Electric vehicles (EVs) have the possibility to reduce CO2 emissions compared to conventional combustion vehicles. The international energy agency (IEA) predicts that the amount of EVs worldwide will rise to 125 million in 2030. A consequence of an increasing EV fleet is an increasing electricity demand, which can lead to congestion problems on the local distribution grid. A solution for dealing with grid congestion is smart charging, which enables grid operators to spread the electricity demand over time. A necessary condition for smart charging is sufficient EV demand flexibility. The maximum available flexibility is defined as the difference between the connection period and the charging period. The charging period is influenced by the charging power, which depends on several external factors. The goal of this study is to investigate the influence of the initial state of charge and the average outside temperature on the charging power for different EVs.

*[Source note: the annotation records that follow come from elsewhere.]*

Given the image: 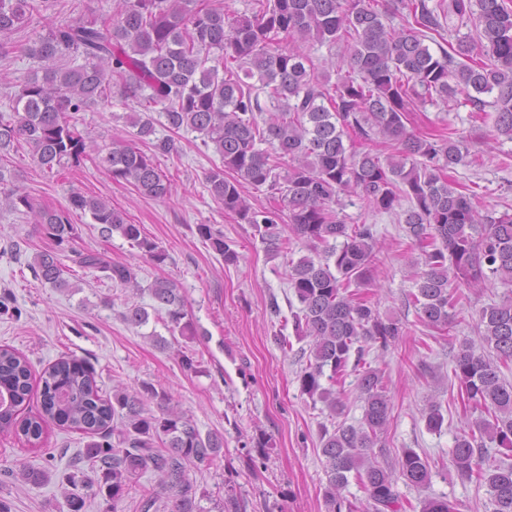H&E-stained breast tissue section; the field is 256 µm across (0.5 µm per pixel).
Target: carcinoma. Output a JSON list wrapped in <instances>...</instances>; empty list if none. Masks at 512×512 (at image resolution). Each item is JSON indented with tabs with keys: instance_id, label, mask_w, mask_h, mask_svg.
<instances>
[{
	"instance_id": "carcinoma-1",
	"label": "carcinoma",
	"mask_w": 512,
	"mask_h": 512,
	"mask_svg": "<svg viewBox=\"0 0 512 512\" xmlns=\"http://www.w3.org/2000/svg\"><path fill=\"white\" fill-rule=\"evenodd\" d=\"M57 2L0 0V54L34 14ZM113 2L112 15L55 24L24 49L39 70L18 85L13 116L0 119V169L21 142L49 174L79 165L89 146L73 115L116 92L140 103L141 110L129 116L137 137L154 133L158 105L169 130L197 133L212 146L222 166L206 174L208 191L224 212L255 229L270 254L288 244L286 231L315 253L288 273L300 304L293 315L296 336L310 339L300 392L342 414L336 384L354 353L363 410L359 425L339 422L321 434L327 512H400L398 481L420 489L432 478L428 459L410 448L391 464L378 461L374 451L388 431L392 408L384 374L366 356L374 347L387 350L406 328L350 291L371 282L379 267L382 247L369 216L395 215L419 252L409 262L408 277L424 327L450 333L461 287L473 293L496 284L506 288L499 301L478 311L479 343L463 338L453 357L459 396L480 416L456 433L451 461L459 474L487 485L492 512H512V464L496 463L486 445L512 452V383L504 375L512 364V213L481 215L474 195L449 179V172L467 164L469 151L461 141L450 135L430 140L407 128L415 97L476 112L489 104L497 132L512 139V6L507 0H254L250 13L238 14L224 10L223 0ZM395 13L402 21L397 29L384 23ZM454 19L473 23L476 36L459 37L433 54L425 40ZM311 41L327 45L346 66L335 83L306 52ZM70 56L84 64L69 65ZM492 92L493 102L480 98ZM377 136L390 141L394 152L384 156L344 143ZM103 161L113 180L132 184L144 197L163 199L171 192L151 158L128 140L114 136ZM3 181L0 172V208L24 210L59 248L76 237L70 213L80 211L156 263L166 260L140 225L126 222L103 199L73 191L66 209L50 210L36 206L19 186H1ZM248 186L266 188L271 205L253 208L244 196ZM344 195L358 200L355 221L343 215ZM198 231L224 265L237 264L238 252L222 233L207 224ZM78 263L139 288L128 267L101 252L80 253ZM34 269L52 287L71 288L57 252L38 253ZM150 293L154 311H165L171 336L198 335L174 283L158 279ZM486 349L494 355L484 354ZM40 382L39 409L19 417L33 389L31 366L15 349L0 347V432L33 448L42 447L51 424L90 438L65 474L72 490L64 512H84L88 491L102 498L106 512H117L147 472L156 484L143 494L144 512L162 496L167 512H204L206 492H197L188 469L218 458L223 436L201 434L151 384L100 394L94 373L75 357L57 359ZM150 402L158 413L145 410ZM424 419L428 431L442 432L440 401L428 403ZM18 475L42 485L52 472L25 466ZM352 479L364 498L346 494ZM216 508L240 512L234 489L225 491ZM421 512H457V505L446 497L426 498Z\"/></svg>"
}]
</instances>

Subsequently, the obtained relationship will be used to determine the maximum available flexibility.

Detailed charging transactions were collected from 4 charging stations present at the parking area of ElaadNL. Before analysing the data, a differentiation was made between battery electric vehicles (BEVs) and plug-in hybrid electric vehicles (PHEVs). After this, a second grouping was made between the different BEV and PHEV models. A linear regression analysis was performed between the factors initial SOC and average outside temperature and the maximum, average and minimum charging power of multiple transactions.

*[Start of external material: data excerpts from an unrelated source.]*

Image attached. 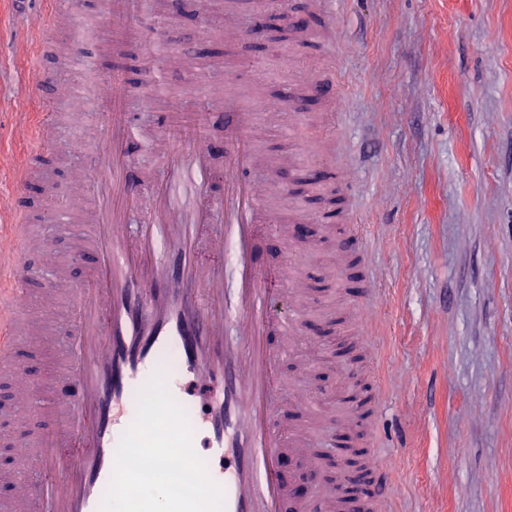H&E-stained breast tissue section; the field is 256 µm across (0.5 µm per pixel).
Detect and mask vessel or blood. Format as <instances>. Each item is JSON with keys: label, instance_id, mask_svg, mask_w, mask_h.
Returning a JSON list of instances; mask_svg holds the SVG:
<instances>
[{"label": "vessel or blood", "instance_id": "b4317fda", "mask_svg": "<svg viewBox=\"0 0 512 512\" xmlns=\"http://www.w3.org/2000/svg\"><path fill=\"white\" fill-rule=\"evenodd\" d=\"M56 26H74L77 0H48ZM128 92L111 75L98 97L108 119L93 128L79 179L88 191L91 222L78 254L92 257L81 284L55 276L46 296L70 298L64 384L48 407L53 427L15 446L20 477L0 512H101L123 433L133 423L141 391L159 369V356L176 350L181 373L167 374L175 401L185 406L195 431L204 433L207 469L223 489L222 512H311L281 470L286 454H302L299 434L275 415L284 386L278 367L298 343V332L272 312L265 282L263 242L279 232L265 194L250 179L255 161L251 115L222 91L211 94L224 110L231 162L224 193L210 192L213 157L202 143H167L159 175L144 176L129 150ZM153 218L132 223L136 202ZM9 287H0V363L35 341L18 315L27 309L24 283L29 241L16 235ZM283 337L273 347L269 336ZM18 425L36 414L39 384L15 373ZM369 474L376 495L353 496L354 512H373L388 488L390 468Z\"/></svg>", "mask_w": 512, "mask_h": 512}]
</instances>
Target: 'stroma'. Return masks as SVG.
I'll return each instance as SVG.
<instances>
[{"label":"stroma","instance_id":"obj_1","mask_svg":"<svg viewBox=\"0 0 512 512\" xmlns=\"http://www.w3.org/2000/svg\"><path fill=\"white\" fill-rule=\"evenodd\" d=\"M292 32L268 51L246 31L268 5ZM334 0H188L185 13L150 0L155 41L177 48L179 63L156 67L152 52L103 0H86L76 29H55L45 0H0V195L21 209L1 224L25 223L53 256L28 263L29 318L50 336L68 326L67 303L45 318L43 288L54 265L69 264L88 200L72 192L85 161V130L100 112L96 97L61 101L53 85L83 81L81 59L112 70L114 48L137 54L141 83L129 97L134 135L156 130L193 142L203 135L215 156L213 194L224 192V115L199 111L212 88L235 95L253 118L258 152L252 178L280 224L303 223L310 239L287 247L270 239L269 267L288 265L305 285V321L336 314V334L363 354L359 373L378 396L363 444L392 465V512H512V0H347L341 28ZM338 81L343 104L308 97L301 111L266 112L261 102L309 79ZM161 89L145 95L143 84ZM349 171L308 195H285L288 164ZM66 191L53 214L36 209ZM348 201L337 237L351 226L369 254L357 266L336 257V239L315 217L316 196ZM302 350L281 366L290 393L277 417L301 427L307 412L292 392L314 380L319 434L336 428L337 358Z\"/></svg>","mask_w":512,"mask_h":512}]
</instances>
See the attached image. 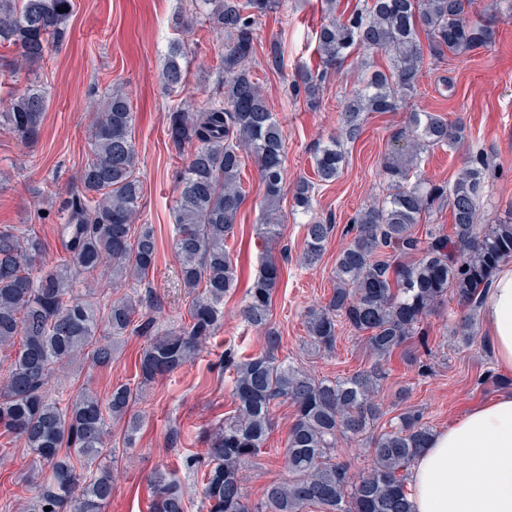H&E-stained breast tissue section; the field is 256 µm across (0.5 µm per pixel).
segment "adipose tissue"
<instances>
[{"label":"adipose tissue","instance_id":"ef3b65f1","mask_svg":"<svg viewBox=\"0 0 512 512\" xmlns=\"http://www.w3.org/2000/svg\"><path fill=\"white\" fill-rule=\"evenodd\" d=\"M485 318L496 363L512 371V265L496 274ZM412 512H512V394L466 413L410 467Z\"/></svg>","mask_w":512,"mask_h":512}]
</instances>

A strong linear relationship between the average outside temperature and the average charging power was observed for one PHEV model. This PHEV model also showed a linear relationship between the initial SOC and the average charging power. The results from the linear regression analysis were used to predict the charging duration and calculate the maximum available flexibility ratio. The predicted flexibility ratios for PHEVs showed similarities with the real flexibility ratios. For BEVs, the predicted flexibility ratios were different from the real flexibility ratios.